I learn lots of interesting things from "The Week," a magazine to which Aunt Janet subscribed me. http://theweek.com/
In a recent article about online learning, I learned that an expanding number of employers favor candidates who take online courses after they graduate college.
Increasingly, Human Resource departments are heartened to see resumes from job applicants which list these free resources.
Employer Andy Rice says: "I definitely want to hire people who are always questing for new knowledge. Life's not about what you learn when you're 22."
In this regard...
Decades ago I asked myself how I would conduct a job interview if I were looking for employees.
It occurred to me that I would arrange for applicants to wait in a comfortable, well-lit room -- by themselves -- for a full hour after their scheduled interview time.
In this room, there would be an easy chair, a sofa and a big bookcase stocked with high quality literature - both fiction and non-fiction. (It might be desirable to stock the shelves with books concerning "the topic in hand.")
There would also be an encyclopedia. (Perhaps there would only be an encyclopedia.)
Then, I would watch applicants through a one-way mirror to see what they do. (Nowadays, it would probably be necessary to have people leave electronic devices with the receptionist.)
To learn more about online learning, check out the following TED Talk. http://www.ted.com/
talks/daphne_koller_what_we_ re_learning_from_online_ education.html
Another thing I recently learned from "The Week" is that 59% of Americans would choose a different profession if they could start all over.
I have long considered "early tracking" a mistake... except for people whose vocation (whose "calling") is clearly apparent at an early age.
Take your time. Listen to the guidance of Universe. (Remember: "Obedience" derives from the Latin words "ob audiens" meaning "thorough listening.")
When we are obedient to The Whole, vocation comes clear.
Haste makes waste.
You have a LOT more time than America's insanely pressured culture leads you to believe.
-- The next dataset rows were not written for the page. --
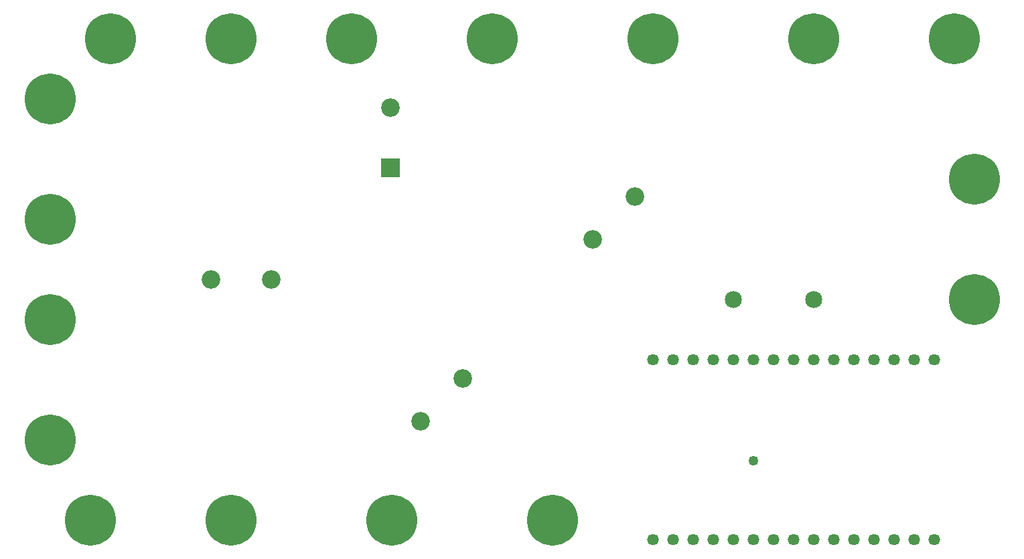
<source format=gts>
G04 MADE WITH FRITZING*
G04 WWW.FRITZING.ORG*
G04 DOUBLE SIDED*
G04 HOLES PLATED*
G04 CONTOUR ON CENTER OF CONTOUR VECTOR*
%ASAXBY*%
%FSLAX23Y23*%
%MOIN*%
%OFA0B0*%
%SFA1.0B1.0*%
%ADD10C,0.057829*%
%ADD11C,0.049370*%
%ADD12C,0.092000*%
%ADD13C,0.085000*%
%ADD14C,0.254000*%
%ADD15R,0.092000X0.092000*%
%ADD16C,0.030000*%
%LNMASK1*%
G90*
G70*
G54D10*
X3690Y1171D03*
X3491Y274D03*
X3591Y274D03*
X3690Y274D03*
X3790Y274D03*
X3890Y274D03*
X3591Y1171D03*
X3491Y1171D03*
X3790Y1171D03*
X3990Y274D03*
X4090Y274D03*
X4190Y274D03*
X4289Y274D03*
X4389Y274D03*
X4489Y274D03*
X4589Y274D03*
X4689Y274D03*
X4789Y274D03*
X4889Y274D03*
X4190Y1171D03*
X4289Y1171D03*
X4389Y1171D03*
X4489Y1171D03*
X4589Y1171D03*
X4689Y1171D03*
X4789Y1171D03*
X4889Y1171D03*
X3890Y1171D03*
X3990Y1171D03*
X4090Y1171D03*
G54D11*
X3989Y668D03*
G54D12*
X2545Y1078D03*
X2333Y865D03*
G54D13*
X4289Y1471D03*
X3889Y1471D03*
G54D14*
X2989Y371D03*
X2989Y371D03*
X2189Y371D03*
X2189Y371D03*
X5089Y1471D03*
X5089Y1471D03*
X489Y2471D03*
X489Y2471D03*
X789Y2771D03*
X789Y2771D03*
X489Y1371D03*
X489Y1371D03*
X1989Y2771D03*
X1989Y2771D03*
X2689Y2771D03*
X2689Y2771D03*
X4289Y2771D03*
X4289Y2771D03*
X5089Y2071D03*
X5089Y2071D03*
X489Y1871D03*
X489Y1871D03*
X1389Y2771D03*
X1389Y2771D03*
X3489Y2771D03*
X3489Y2771D03*
X4989Y2771D03*
X4989Y2771D03*
X1389Y371D03*
X1389Y371D03*
X489Y771D03*
X489Y771D03*
X689Y371D03*
X689Y371D03*
G54D12*
X3189Y1771D03*
X3401Y1984D03*
X1589Y1571D03*
X1289Y1571D03*
X2183Y2128D03*
X2183Y2428D03*
G54D15*
X2183Y2128D03*
G54D16*
G36*
X2545Y1034D02*
X2502Y1078D01*
X2545Y1121D01*
X2589Y1078D01*
X2545Y1034D01*
G37*
D02*
G36*
X3189Y1815D02*
X3233Y1771D01*
X3189Y1728D01*
X3145Y1771D01*
X3189Y1815D01*
G37*
D02*
G36*
X1558Y1540D02*
X1558Y1602D01*
X1620Y1602D01*
X1620Y1540D01*
X1558Y1540D01*
G37*
D02*
G04 End of Mask1*
M02*
</source>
Determine to do what you love.
Discerning such work -- work that makes you happy -- is a great good thing.
Generally speaking, peaceful contemplation (which, surprisingly, is imbued with tremendous "productive impulse") is worth more than all the money in the world.
PS A useful "vocational discernment tool" is the Myers-Briggs test.
A free, short-form of Myers-Briggs is online at http://www.sminds.com/
"Jung Tests," click on "Short Test - 53 Items.")
This 48-question online test -- and its "longer siblings" -- are famous for helping people understand interpersonal differences (without manifesting customary judgmentalism), and also for "getting a fix" on which occupations are best-suited to the test-taker.
Before starting to answer the questions, I encourage you to take considerable care making sure you understand the "direction" of the "graduated responses." It seems relatively easy to reverse the intended "direction," a mistake that would confound results.
In the last 6-7 years, I have taken this test three times and each time the result has been the same, albeit with some percentage variation.
Introverted (I) 58.62% Extroverted (E) 41.38%
Intuitive (N) 67.74% Sensing (S) 32.26%
Thinking (T) 53.13% Feeling (F) 46.88%
Perceiving (P) 53.33% Judging (J) 46.67%
Your type is: INTP
INTP - "Architect". Greatest precision in thought and language. Can readily discern contradictions and inconsistencies. The world exists primarily to be understood. 3.3% of total population.